> _TASK DESCRIPTION_:
All of the entries, apart from their pictures, are to be copied verbatim.

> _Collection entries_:
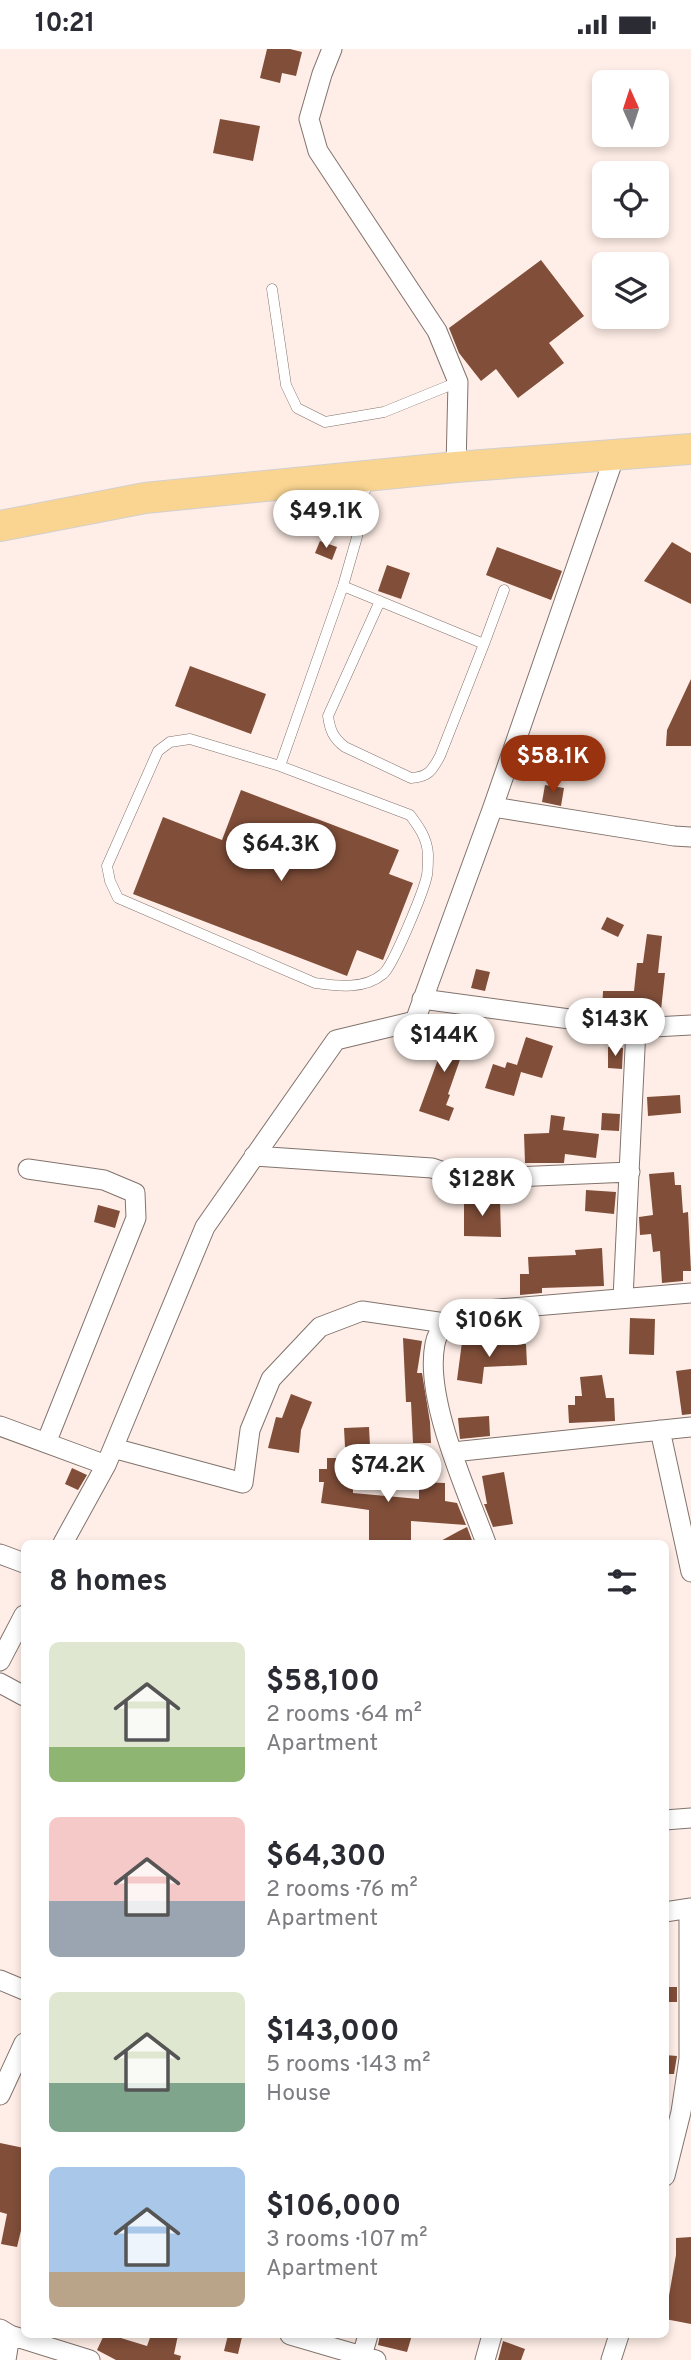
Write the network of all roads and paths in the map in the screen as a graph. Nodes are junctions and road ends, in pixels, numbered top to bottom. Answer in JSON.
{"nodes":[{"id":1,"x":332,"y":49,"type":"edge"},
{"id":2,"x":272,"y":289,"type":"dead end"},
{"id":3,"x":458,"y":382,"type":"junction"},
{"id":4,"x":691,"y":449,"type":"edge"},
{"id":5,"x":615,"y":455,"type":"junction"},
{"id":6,"x":456,"y":467,"type":"junction"},
{"id":7,"x":368,"y":475,"type":"junction"},
{"id":8,"x":0,"y":526,"type":"edge"},
{"id":9,"x":343,"y":586,"type":"junction"},
{"id":10,"x":504,"y":590,"type":"dead end"},
{"id":11,"x":380,"y":601,"type":"junction"},
{"id":12,"x":484,"y":644,"type":"junction"},
{"id":13,"x":280,"y":766,"type":"junction"},
{"id":14,"x":494,"y":807,"type":"junction"},
{"id":15,"x":691,"y":837,"type":"edge"},
{"id":16,"x":422,"y":999,"type":"junction"},
{"id":17,"x":691,"y":1025,"type":"edge"},
{"id":18,"x":636,"y":1028,"type":"junction"},
{"id":19,"x":254,"y":1156,"type":"junction"},
{"id":20,"x":27,"y":1169,"type":"dead end"},
{"id":21,"x":630,"y":1172,"type":"junction"},
{"id":22,"x":691,"y":1293,"type":"edge"},
{"id":23,"x":622,"y":1298,"type":"junction"},
{"id":24,"x":445,"y":1323,"type":"junction"},
{"id":25,"x":0,"y":1426,"type":"edge"},
{"id":26,"x":691,"y":1427,"type":"edge"},
{"id":27,"x":660,"y":1430,"type":"junction"},
{"id":28,"x":46,"y":1443,"type":"junction"},
{"id":29,"x":453,"y":1452,"type":"junction"},
{"id":30,"x":109,"y":1457,"type":"junction"},
{"id":31,"x":65,"y":1540,"type":"edge"},
{"id":32,"x":485,"y":1540,"type":"edge"},
{"id":33,"x":0,"y":1554,"type":"edge"},
{"id":34,"x":21,"y":1562,"type":"edge"},
{"id":35,"x":691,"y":1572,"type":"edge"},
{"id":36,"x":21,"y":1621,"type":"edge"},
{"id":37,"x":0,"y":1661,"type":"edge"},
{"id":38,"x":0,"y":1683,"type":"edge"},
{"id":39,"x":21,"y":1694,"type":"edge"},
{"id":40,"x":691,"y":1818,"type":"edge"},
{"id":41,"x":669,"y":1820,"type":"edge"},
{"id":42,"x":690,"y":1909,"type":"edge"},
{"id":43,"x":669,"y":1912,"type":"edge"},
{"id":44,"x":0,"y":1980,"type":"edge"},
{"id":45,"x":21,"y":1989,"type":"edge"},
{"id":46,"x":21,"y":2050,"type":"edge"},
{"id":47,"x":0,"y":2095,"type":"edge"},
{"id":48,"x":673,"y":2111,"type":"edge"},
{"id":49,"x":669,"y":2144,"type":"edge"},
{"id":50,"x":5,"y":2332,"type":"edge"},
{"id":51,"x":23,"y":2338,"type":"edge"},
{"id":52,"x":300,"y":2338,"type":"edge"},
{"id":53,"x":368,"y":2338,"type":"edge"},
{"id":54,"x":491,"y":2338,"type":"edge"},
{"id":55,"x":618,"y":2338,"type":"edge"},
{"id":56,"x":369,"y":2358,"type":"edge"},
{"id":57,"x":6,"y":2360,"type":"edge"},
{"id":58,"x":90,"y":2360,"type":"edge"},
{"id":59,"x":485,"y":2360,"type":"edge"},
{"id":60,"x":611,"y":2360,"type":"edge"}],
"edges":[{"from":1,"to":3,"type":"street"},
{"from":2,"to":3,"type":"lane"},
{"from":3,"to":6,"type":"street"},
{"from":4,"to":5,"type":"main road"},
{"from":5,"to":6,"type":"main road"},
{"from":5,"to":14,"type":"street"},
{"from":6,"to":7,"type":"main road"},
{"from":7,"to":8,"type":"main road"},
{"from":7,"to":9,"type":"lane"},
{"from":9,"to":11,"type":"lane"},
{"from":9,"to":13,"type":"lane"},
{"from":10,"to":12,"type":"lane"},
{"from":11,"to":12,"type":"lane"},
{"from":11,"to":12,"type":"lane"},
{"from":13,"to":13,"type":"lane"},
{"from":14,"to":15,"type":"street"},
{"from":14,"to":16,"type":"street"},
{"from":16,"to":18,"type":"street"},
{"from":16,"to":19,"type":"street"},
{"from":17,"to":18,"type":"street"},
{"from":18,"to":21,"type":"street"},
{"from":19,"to":21,"type":"street"},
{"from":19,"to":30,"type":"street"},
{"from":20,"to":28,"type":"street"},
{"from":21,"to":23,"type":"street"},
{"from":22,"to":23,"type":"street"},
{"from":23,"to":24,"type":"street"},
{"from":24,"to":29,"type":"street"},
{"from":24,"to":30,"type":"street"},
{"from":25,"to":28,"type":"street"},
{"from":26,"to":27,"type":"street"},
{"from":27,"to":29,"type":"street"},
{"from":27,"to":35,"type":"street"},
{"from":28,"to":30,"type":"street"},
{"from":29,"to":32,"type":"street"},
{"from":30,"to":31,"type":"street"},
{"from":33,"to":34,"type":"street"},
{"from":36,"to":37,"type":"street"},
{"from":38,"to":39,"type":"street"},
{"from":40,"to":41,"type":"street"},
{"from":42,"to":43,"type":"street"},
{"from":42,"to":48,"type":"street"},
{"from":44,"to":45,"type":"street"},
{"from":46,"to":47,"type":"street"},
{"from":48,"to":49,"type":"street"},
{"from":50,"to":57,"type":"street"},
{"from":51,"to":58,"type":"street"},
{"from":52,"to":56,"type":"street"},
{"from":53,"to":56,"type":"street"},
{"from":54,"to":59,"type":"street"},
{"from":55,"to":60,"type":"street"}]}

> _ANSWER SPACE_:
Write the network of all roads and paths in the map in the screen as a graph. Nodes are junctions and road ends, in pixels, numbered top to bottom. Answer in JSON.
{"nodes":[{"id":1,"x":332,"y":49,"type":"edge"},
{"id":2,"x":272,"y":289,"type":"dead end"},
{"id":3,"x":458,"y":382,"type":"junction"},
{"id":4,"x":691,"y":449,"type":"edge"},
{"id":5,"x":615,"y":455,"type":"junction"},
{"id":6,"x":456,"y":467,"type":"junction"},
{"id":7,"x":368,"y":475,"type":"junction"},
{"id":8,"x":0,"y":526,"type":"edge"},
{"id":9,"x":343,"y":586,"type":"junction"},
{"id":10,"x":504,"y":590,"type":"dead end"},
{"id":11,"x":380,"y":601,"type":"junction"},
{"id":12,"x":484,"y":644,"type":"junction"},
{"id":13,"x":280,"y":766,"type":"junction"},
{"id":14,"x":494,"y":807,"type":"junction"},
{"id":15,"x":691,"y":837,"type":"edge"},
{"id":16,"x":422,"y":999,"type":"junction"},
{"id":17,"x":691,"y":1025,"type":"edge"},
{"id":18,"x":636,"y":1028,"type":"junction"},
{"id":19,"x":254,"y":1156,"type":"junction"},
{"id":20,"x":27,"y":1169,"type":"dead end"},
{"id":21,"x":630,"y":1172,"type":"junction"},
{"id":22,"x":691,"y":1293,"type":"edge"},
{"id":23,"x":622,"y":1298,"type":"junction"},
{"id":24,"x":445,"y":1323,"type":"junction"},
{"id":25,"x":0,"y":1426,"type":"edge"},
{"id":26,"x":691,"y":1427,"type":"edge"},
{"id":27,"x":660,"y":1430,"type":"junction"},
{"id":28,"x":46,"y":1443,"type":"junction"},
{"id":29,"x":453,"y":1452,"type":"junction"},
{"id":30,"x":109,"y":1457,"type":"junction"},
{"id":31,"x":65,"y":1540,"type":"edge"},
{"id":32,"x":485,"y":1540,"type":"edge"},
{"id":33,"x":0,"y":1554,"type":"edge"},
{"id":34,"x":21,"y":1562,"type":"edge"},
{"id":35,"x":691,"y":1572,"type":"edge"},
{"id":36,"x":21,"y":1621,"type":"edge"},
{"id":37,"x":0,"y":1661,"type":"edge"},
{"id":38,"x":0,"y":1683,"type":"edge"},
{"id":39,"x":21,"y":1694,"type":"edge"},
{"id":40,"x":691,"y":1818,"type":"edge"},
{"id":41,"x":669,"y":1820,"type":"edge"},
{"id":42,"x":690,"y":1909,"type":"edge"},
{"id":43,"x":669,"y":1912,"type":"edge"},
{"id":44,"x":0,"y":1980,"type":"edge"},
{"id":45,"x":21,"y":1989,"type":"edge"},
{"id":46,"x":21,"y":2050,"type":"edge"},
{"id":47,"x":0,"y":2095,"type":"edge"},
{"id":48,"x":673,"y":2111,"type":"edge"},
{"id":49,"x":669,"y":2144,"type":"edge"},
{"id":50,"x":5,"y":2332,"type":"edge"},
{"id":51,"x":23,"y":2338,"type":"edge"},
{"id":52,"x":300,"y":2338,"type":"edge"},
{"id":53,"x":368,"y":2338,"type":"edge"},
{"id":54,"x":491,"y":2338,"type":"edge"},
{"id":55,"x":618,"y":2338,"type":"edge"},
{"id":56,"x":369,"y":2358,"type":"edge"},
{"id":57,"x":6,"y":2360,"type":"edge"},
{"id":58,"x":90,"y":2360,"type":"edge"},
{"id":59,"x":485,"y":2360,"type":"edge"},
{"id":60,"x":611,"y":2360,"type":"edge"}],
"edges":[{"from":1,"to":3,"type":"street"},
{"from":2,"to":3,"type":"lane"},
{"from":3,"to":6,"type":"street"},
{"from":4,"to":5,"type":"main road"},
{"from":5,"to":6,"type":"main road"},
{"from":5,"to":14,"type":"street"},
{"from":6,"to":7,"type":"main road"},
{"from":7,"to":8,"type":"main road"},
{"from":7,"to":9,"type":"lane"},
{"from":9,"to":11,"type":"lane"},
{"from":9,"to":13,"type":"lane"},
{"from":10,"to":12,"type":"lane"},
{"from":11,"to":12,"type":"lane"},
{"from":11,"to":12,"type":"lane"},
{"from":13,"to":13,"type":"lane"},
{"from":14,"to":15,"type":"street"},
{"from":14,"to":16,"type":"street"},
{"from":16,"to":18,"type":"street"},
{"from":16,"to":19,"type":"street"},
{"from":17,"to":18,"type":"street"},
{"from":18,"to":21,"type":"street"},
{"from":19,"to":21,"type":"street"},
{"from":19,"to":30,"type":"street"},
{"from":20,"to":28,"type":"street"},
{"from":21,"to":23,"type":"street"},
{"from":22,"to":23,"type":"street"},
{"from":23,"to":24,"type":"street"},
{"from":24,"to":29,"type":"street"},
{"from":24,"to":30,"type":"street"},
{"from":25,"to":28,"type":"street"},
{"from":26,"to":27,"type":"street"},
{"from":27,"to":29,"type":"street"},
{"from":27,"to":35,"type":"street"},
{"from":28,"to":30,"type":"street"},
{"from":29,"to":32,"type":"street"},
{"from":30,"to":31,"type":"street"},
{"from":33,"to":34,"type":"street"},
{"from":36,"to":37,"type":"street"},
{"from":38,"to":39,"type":"street"},
{"from":40,"to":41,"type":"street"},
{"from":42,"to":43,"type":"street"},
{"from":42,"to":48,"type":"street"},
{"from":44,"to":45,"type":"street"},
{"from":46,"to":47,"type":"street"},
{"from":48,"to":49,"type":"street"},
{"from":50,"to":57,"type":"street"},
{"from":51,"to":58,"type":"street"},
{"from":52,"to":56,"type":"street"},
{"from":53,"to":56,"type":"street"},
{"from":54,"to":59,"type":"street"},
{"from":55,"to":60,"type":"street"}]}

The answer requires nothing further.